Conforme a denúncia, o “danone” era prática comum para sedar pacientes que questionavam as ordens ou se recusavam a obedecer. Um enfermeiro da clínica afirmou à Justiça que o médico que atendia na clínica comparecia apenas a cada 40 ou 45 dias e que a administração do “danone” não era fiscalizada por médico ou enfermeiro.
A decisão do juiz
Quinze vítimas e 17 testemunhas prestaram depoimento ao juiz durante a instrução processual e seus relatos embasam a sentença de mais de 50 páginas do magistrado. São relatos de vítimas e testemunhas descrevendo quartos com grades e cadeados e que não podiam sair da clínica, mesmo quando manifestavam esta vontade.
Uma das mensagens extraídas do celular da acusada, apreendido na operação policial, trocada com um funcionário da clínica, é citada na decisão. Os dois sugerem amarrar um interno na cama até que ele dormisse.

* _Tarefas a realizar_
• 1. Indique se cada afirmação concorda com o trecho selecionado, respondendo sim ou não e citando literalmente as palavras decisivas: (a) o médico comparecia à clínica semanalmente; (b) quinze vítimas prestaram depoimento ao juiz; (c) a sentença do magistrado tem menos de 30 páginas.
• 2. Segundo o trecho selecionado, de onde foi extraída a mensagem citada na decisão?
• 3. Devolva, sem qualquer alteração, a passagem do trecho selecionado que começa nas palavras "Uma das mensagens" e termina após "que ele dormisse.".

Registros de uma fonte de dados
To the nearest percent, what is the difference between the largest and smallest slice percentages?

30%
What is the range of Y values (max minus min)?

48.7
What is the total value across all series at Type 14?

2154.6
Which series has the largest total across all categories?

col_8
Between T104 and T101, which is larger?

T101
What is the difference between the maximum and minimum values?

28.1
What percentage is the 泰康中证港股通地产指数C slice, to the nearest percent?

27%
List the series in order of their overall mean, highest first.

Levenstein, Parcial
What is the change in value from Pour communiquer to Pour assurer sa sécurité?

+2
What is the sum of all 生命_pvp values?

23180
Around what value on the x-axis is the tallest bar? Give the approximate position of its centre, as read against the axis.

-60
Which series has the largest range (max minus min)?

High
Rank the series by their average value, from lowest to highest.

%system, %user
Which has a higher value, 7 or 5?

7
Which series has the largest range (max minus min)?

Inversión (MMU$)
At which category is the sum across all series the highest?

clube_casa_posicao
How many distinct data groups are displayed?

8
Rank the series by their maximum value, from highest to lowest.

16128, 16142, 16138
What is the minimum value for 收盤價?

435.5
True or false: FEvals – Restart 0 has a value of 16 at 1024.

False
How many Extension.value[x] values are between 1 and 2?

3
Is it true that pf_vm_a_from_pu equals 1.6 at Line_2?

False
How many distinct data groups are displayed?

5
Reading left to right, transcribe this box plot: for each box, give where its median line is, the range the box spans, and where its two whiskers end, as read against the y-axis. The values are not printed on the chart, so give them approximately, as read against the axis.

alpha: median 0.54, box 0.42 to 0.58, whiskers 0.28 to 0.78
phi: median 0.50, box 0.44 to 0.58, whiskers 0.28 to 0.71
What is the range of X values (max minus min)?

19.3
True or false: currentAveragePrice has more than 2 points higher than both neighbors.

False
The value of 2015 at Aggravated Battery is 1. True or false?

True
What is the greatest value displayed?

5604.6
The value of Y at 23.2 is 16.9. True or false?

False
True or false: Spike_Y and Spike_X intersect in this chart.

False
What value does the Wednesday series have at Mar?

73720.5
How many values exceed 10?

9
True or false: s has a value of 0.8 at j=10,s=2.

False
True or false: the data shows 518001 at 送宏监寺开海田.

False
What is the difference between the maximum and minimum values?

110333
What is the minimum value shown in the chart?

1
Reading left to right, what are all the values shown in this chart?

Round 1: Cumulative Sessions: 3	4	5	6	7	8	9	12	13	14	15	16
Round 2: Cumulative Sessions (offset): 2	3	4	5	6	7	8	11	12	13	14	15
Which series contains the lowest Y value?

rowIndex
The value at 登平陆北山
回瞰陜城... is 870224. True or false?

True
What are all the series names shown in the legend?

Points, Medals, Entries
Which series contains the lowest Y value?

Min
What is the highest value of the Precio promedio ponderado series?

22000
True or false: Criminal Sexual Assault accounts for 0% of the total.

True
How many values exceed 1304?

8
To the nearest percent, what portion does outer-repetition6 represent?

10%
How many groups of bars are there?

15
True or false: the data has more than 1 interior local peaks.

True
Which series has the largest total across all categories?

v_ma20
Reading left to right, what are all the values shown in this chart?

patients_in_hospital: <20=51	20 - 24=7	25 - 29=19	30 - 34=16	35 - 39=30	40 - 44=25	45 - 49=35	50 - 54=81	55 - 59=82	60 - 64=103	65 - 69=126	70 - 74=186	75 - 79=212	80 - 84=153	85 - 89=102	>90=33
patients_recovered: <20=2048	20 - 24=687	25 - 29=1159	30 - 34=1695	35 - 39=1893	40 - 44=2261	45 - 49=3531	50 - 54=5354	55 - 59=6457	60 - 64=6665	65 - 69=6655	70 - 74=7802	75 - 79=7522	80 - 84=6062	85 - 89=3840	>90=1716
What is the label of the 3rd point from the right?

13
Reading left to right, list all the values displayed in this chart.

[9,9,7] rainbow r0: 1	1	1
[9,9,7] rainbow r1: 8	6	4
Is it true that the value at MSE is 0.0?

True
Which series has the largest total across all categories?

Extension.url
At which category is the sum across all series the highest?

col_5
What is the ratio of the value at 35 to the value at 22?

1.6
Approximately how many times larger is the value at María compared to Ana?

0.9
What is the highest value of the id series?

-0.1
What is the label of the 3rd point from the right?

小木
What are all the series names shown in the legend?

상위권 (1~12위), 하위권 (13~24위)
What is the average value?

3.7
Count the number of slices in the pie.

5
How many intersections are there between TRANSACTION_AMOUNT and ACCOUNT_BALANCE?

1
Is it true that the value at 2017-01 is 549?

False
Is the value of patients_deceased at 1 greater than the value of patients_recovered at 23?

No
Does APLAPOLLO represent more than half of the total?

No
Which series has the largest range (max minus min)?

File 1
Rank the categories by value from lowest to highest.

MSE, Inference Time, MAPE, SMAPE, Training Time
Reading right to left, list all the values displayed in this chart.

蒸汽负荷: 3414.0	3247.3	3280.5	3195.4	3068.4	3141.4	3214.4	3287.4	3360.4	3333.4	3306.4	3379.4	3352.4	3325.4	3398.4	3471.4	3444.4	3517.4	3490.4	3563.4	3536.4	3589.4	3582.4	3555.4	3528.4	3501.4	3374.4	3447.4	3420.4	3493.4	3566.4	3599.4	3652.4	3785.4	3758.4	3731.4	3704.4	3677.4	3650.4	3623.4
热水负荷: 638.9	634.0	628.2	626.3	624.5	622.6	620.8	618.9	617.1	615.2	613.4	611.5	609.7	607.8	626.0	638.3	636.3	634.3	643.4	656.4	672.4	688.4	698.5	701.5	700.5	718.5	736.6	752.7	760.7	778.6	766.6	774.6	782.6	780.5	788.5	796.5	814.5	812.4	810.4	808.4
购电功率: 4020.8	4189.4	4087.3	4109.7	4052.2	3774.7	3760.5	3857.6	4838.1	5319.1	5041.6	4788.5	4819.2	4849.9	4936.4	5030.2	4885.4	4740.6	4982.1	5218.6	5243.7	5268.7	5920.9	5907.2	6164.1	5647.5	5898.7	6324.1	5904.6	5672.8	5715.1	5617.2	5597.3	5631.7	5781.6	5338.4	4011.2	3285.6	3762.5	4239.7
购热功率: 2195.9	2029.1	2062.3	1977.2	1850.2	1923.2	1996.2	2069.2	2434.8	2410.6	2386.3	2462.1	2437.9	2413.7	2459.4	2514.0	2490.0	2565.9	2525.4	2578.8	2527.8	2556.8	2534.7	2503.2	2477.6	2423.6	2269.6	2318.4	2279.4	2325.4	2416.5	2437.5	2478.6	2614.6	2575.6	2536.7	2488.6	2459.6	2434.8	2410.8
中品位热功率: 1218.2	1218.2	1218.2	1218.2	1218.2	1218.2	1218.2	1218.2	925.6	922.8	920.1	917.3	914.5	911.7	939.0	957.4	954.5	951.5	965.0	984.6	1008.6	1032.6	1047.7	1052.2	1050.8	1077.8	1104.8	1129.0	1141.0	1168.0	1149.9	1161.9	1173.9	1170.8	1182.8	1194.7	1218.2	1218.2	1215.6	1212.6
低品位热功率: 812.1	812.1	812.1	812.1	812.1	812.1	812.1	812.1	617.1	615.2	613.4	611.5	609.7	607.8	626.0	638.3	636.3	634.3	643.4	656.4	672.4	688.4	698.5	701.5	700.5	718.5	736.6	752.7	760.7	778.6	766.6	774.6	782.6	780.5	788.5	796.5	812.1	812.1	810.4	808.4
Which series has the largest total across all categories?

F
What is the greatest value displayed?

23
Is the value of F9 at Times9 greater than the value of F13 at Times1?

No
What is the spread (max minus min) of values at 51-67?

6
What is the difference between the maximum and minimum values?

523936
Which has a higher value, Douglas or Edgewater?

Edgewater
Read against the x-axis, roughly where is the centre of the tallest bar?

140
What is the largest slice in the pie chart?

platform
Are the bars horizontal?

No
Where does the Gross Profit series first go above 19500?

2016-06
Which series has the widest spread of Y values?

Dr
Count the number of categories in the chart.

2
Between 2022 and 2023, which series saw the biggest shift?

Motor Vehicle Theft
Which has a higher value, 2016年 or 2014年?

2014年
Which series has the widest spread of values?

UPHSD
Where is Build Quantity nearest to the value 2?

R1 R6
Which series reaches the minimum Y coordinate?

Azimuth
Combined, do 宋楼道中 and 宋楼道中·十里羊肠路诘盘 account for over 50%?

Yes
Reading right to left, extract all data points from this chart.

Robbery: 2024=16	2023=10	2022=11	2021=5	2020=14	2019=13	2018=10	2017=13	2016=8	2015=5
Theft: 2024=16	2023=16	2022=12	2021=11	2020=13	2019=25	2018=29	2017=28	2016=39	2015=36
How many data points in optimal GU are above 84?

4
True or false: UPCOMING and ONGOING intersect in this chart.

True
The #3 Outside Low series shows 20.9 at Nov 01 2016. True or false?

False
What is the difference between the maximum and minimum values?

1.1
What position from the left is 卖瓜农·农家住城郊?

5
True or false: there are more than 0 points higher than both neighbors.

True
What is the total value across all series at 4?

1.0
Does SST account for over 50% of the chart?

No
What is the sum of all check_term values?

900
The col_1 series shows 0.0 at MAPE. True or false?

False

* _Respostas por tarefa_
• 1.
(a) Não: "comparecia apenas a cada 40 ou 45 dias".
(b) Sim: "Quinze vítimas e 17 testemunhas prestaram depoimento ao juiz".
(c) Não: "a sentença de mais de 50 páginas do magistrado".

• 2. Do celular da acusada, apreendido na operação policial.

• 3.
Uma das mensagens extraídas do celular da acusada, apreendido na operação policial, trocada com um funcionário da clínica, é citada na decisão. Os dois sugerem amarrar um interno na cama até que ele dormisse.